Genetically driven variations in the levels and functions of alternative pathway complement proteins play a central role in AMD pathogenesis. Common and rare coding variants in CFH are important: the common Y402H variant and a majority of the rare variants in CFH identified to date (that generally result in a familial, early-onset condition) affect the function of both FHL-1 and FH, suggesting a particular role for FHL-1 in AMD pathogenesis62,63. However, there are rare variants affecting only FH, including the R1210C mutation, strongly associated with early-onset AMD, showing that full-length FH also has an important role12. In addition, mutations in CFI and common variants in C3 and CFB modify AMD risk5,64. Therefore, it can be concluded that a balance between the actions of proteins that inhibit the alternative pathway (FH/FHL-1, FI) and those that activate the alternative pathway (C3, FB) influence AMD risk. Here we provide compelling data suggesting another regulator of the alternative pathway, FHR-4, is likely to have an important role in regulating this balance and thereby modifying AMD risk. This research implies that targeting FHR-4 may represent a future therapeutic avenue to explore in the treatment of AMD. Our demonstration that high systemic FHR-4 levels are associated with AMD risk makes the case for a therapy that lowers systemic FHR-4 levels; this could be achieved using Abs or other agents that block or sequester the protein or by anti-sense targeting of hepatic FHR-4 synthesis.

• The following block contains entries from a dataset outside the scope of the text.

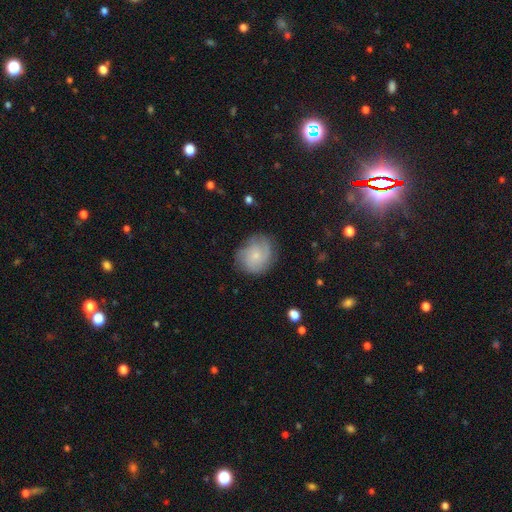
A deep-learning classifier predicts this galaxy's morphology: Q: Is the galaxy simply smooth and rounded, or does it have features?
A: smooth — 47%.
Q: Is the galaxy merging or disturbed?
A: none — 72%.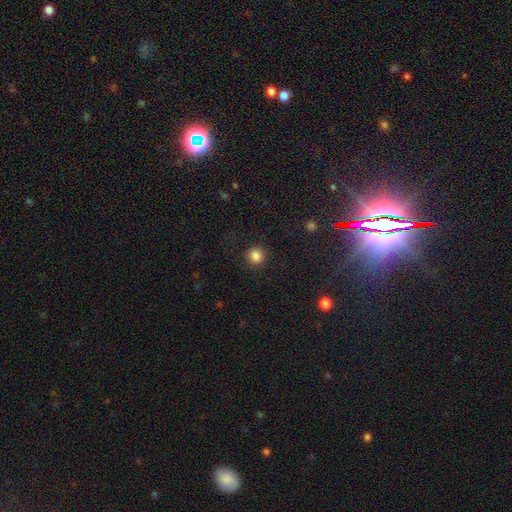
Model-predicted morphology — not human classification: Smooth or featured?
  - smooth: 86% *
  - star or artifact: 11%
  - featured or disk: 3%
How rounded?
  - round: 94% *
  - in between: 5%
  - cigar-shaped: 1%
Merging?
  - none: 91% *
  - minor disturbance: 6%
  - major disturbance: 2%
  - merger: 1%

The efficacy of clinical trials evaluating FHR-4 inhibiting treatments could be enhanced by patient selection based on FHR-4 levels and the genetic markers identified here.

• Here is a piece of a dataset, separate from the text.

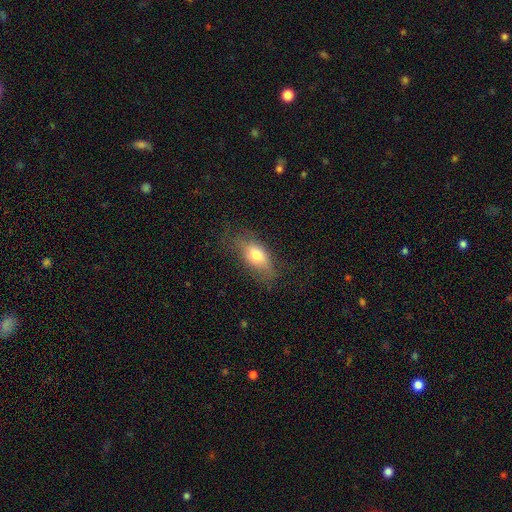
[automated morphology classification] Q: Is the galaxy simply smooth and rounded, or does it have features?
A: smooth — 70%.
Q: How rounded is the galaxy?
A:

The Cambridge AMD study is a case–control study with subjects recruited from the southeast and northwest of England between 2002 and 200665. All affected subjects had CNV and/or GA. Controls were spouses, partners or friends of index patients. Blood samples were obtained at the time of interview; EDTA and lithium–heparin plasma samples were used for DNA extraction and FHR-4/FH measurements, respectively. The EUGENDA created for clinical and molecular analysis of AMD comprises late AMD cases and controls recruited at Radboud University Medical Centre, the Netherlands, and University of Cologne, Germany. Details on exclusion criteria and grading are provided in the Supplementary Methods. All participants provided written informed consent for clinical examination, epidemiological data collection and blood sampling for biochemical and genetic analyses. Serum and plasma samples were used for FHR-4/FH measurements. Donor eye tissue was obtained from Manchester Eye Tissue Repository (ethically approved Research Tissue Bank, UK NHS Health Research Authority ref. 15/NW/0932). The banked tissue was collected and stored within 48 h of death; there was prior informed consent for research use. Human Tissue Act 2004 (UK) guidelines were followed. For all studies, ethical approval was obtained from either national or local ethics committees (NRES Committee East Midlands – Derby for the Cambridge AMD study; Arnhem–Nijmegen Commissie Mensgebonden Onderzoek (CMO) and Ethics Commission of Cologne University’s Faculty of Medicine for EUGENDA) and adhered to the tenets of the Declaration of Helsinki.
Proteins and Abs
Recombinant FHR-4 was made through the GenScript gene synthesis and protein expression service (Piscataway, NJ, USA) using their baculovirus-insect cell expression system and was based on the published sequence for the FHR-4B variant of the CFHR gene (UniProt identifier Q92496-3): the protein was designed to include an N-terminal 6×His tag and TEV cleavage site (Supplementary Fig. 9).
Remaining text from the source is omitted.